-- RECORDED INFORMATION follows --
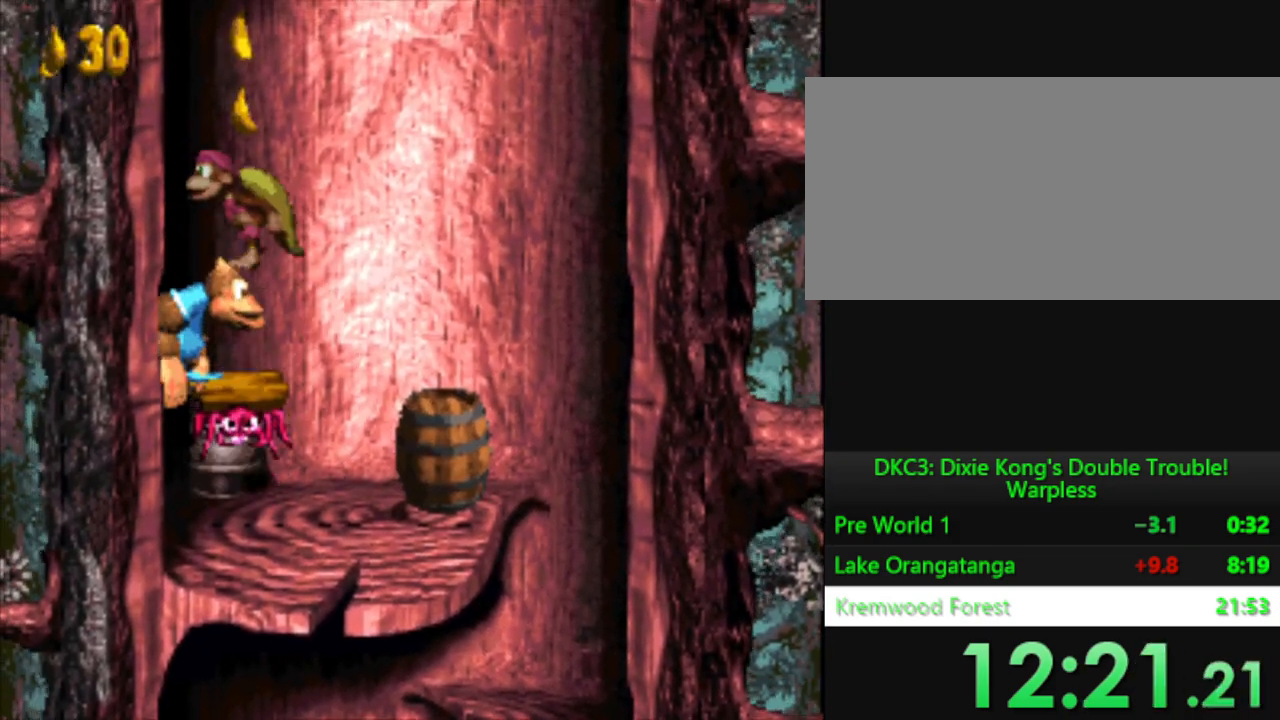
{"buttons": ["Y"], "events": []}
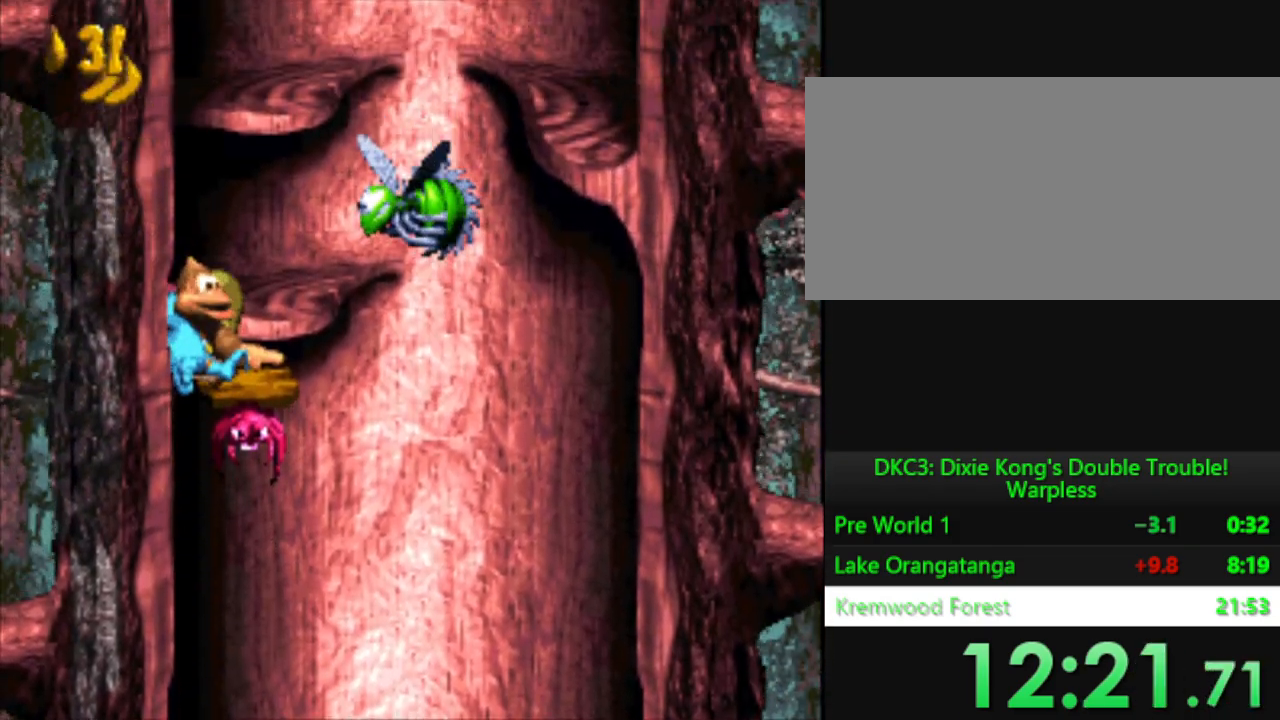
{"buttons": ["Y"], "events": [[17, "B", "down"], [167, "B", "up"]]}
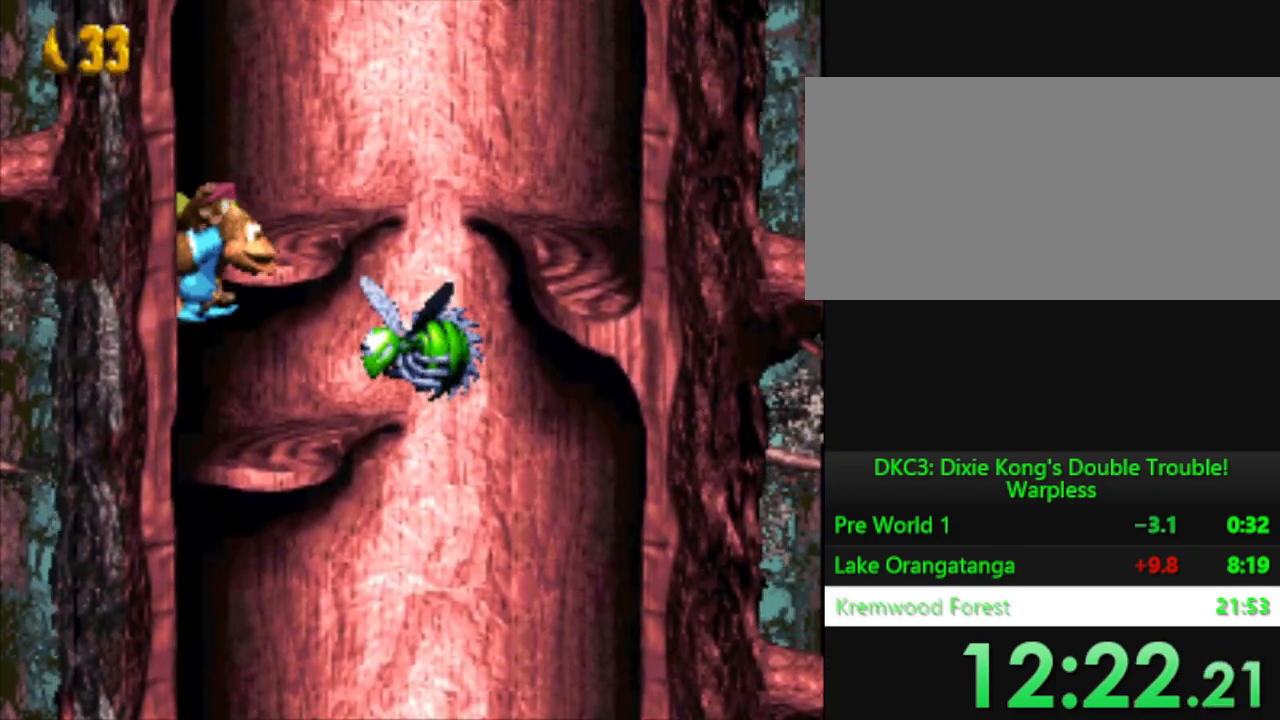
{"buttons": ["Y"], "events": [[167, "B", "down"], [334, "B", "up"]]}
-- RECORDED INFORMATION concluded --
TASK DESCRIPTION: The listing above, line by line: print it exactly, but not its pictures.

OUTPUT BELOW:
{"buttons": ["Y"], "events": []}
{"buttons": ["Y"], "events": [[17, "B", "down"], [167, "B", "up"]]}
{"buttons": ["Y"], "events": [[167, "B", "down"], [334, "B", "up"]]}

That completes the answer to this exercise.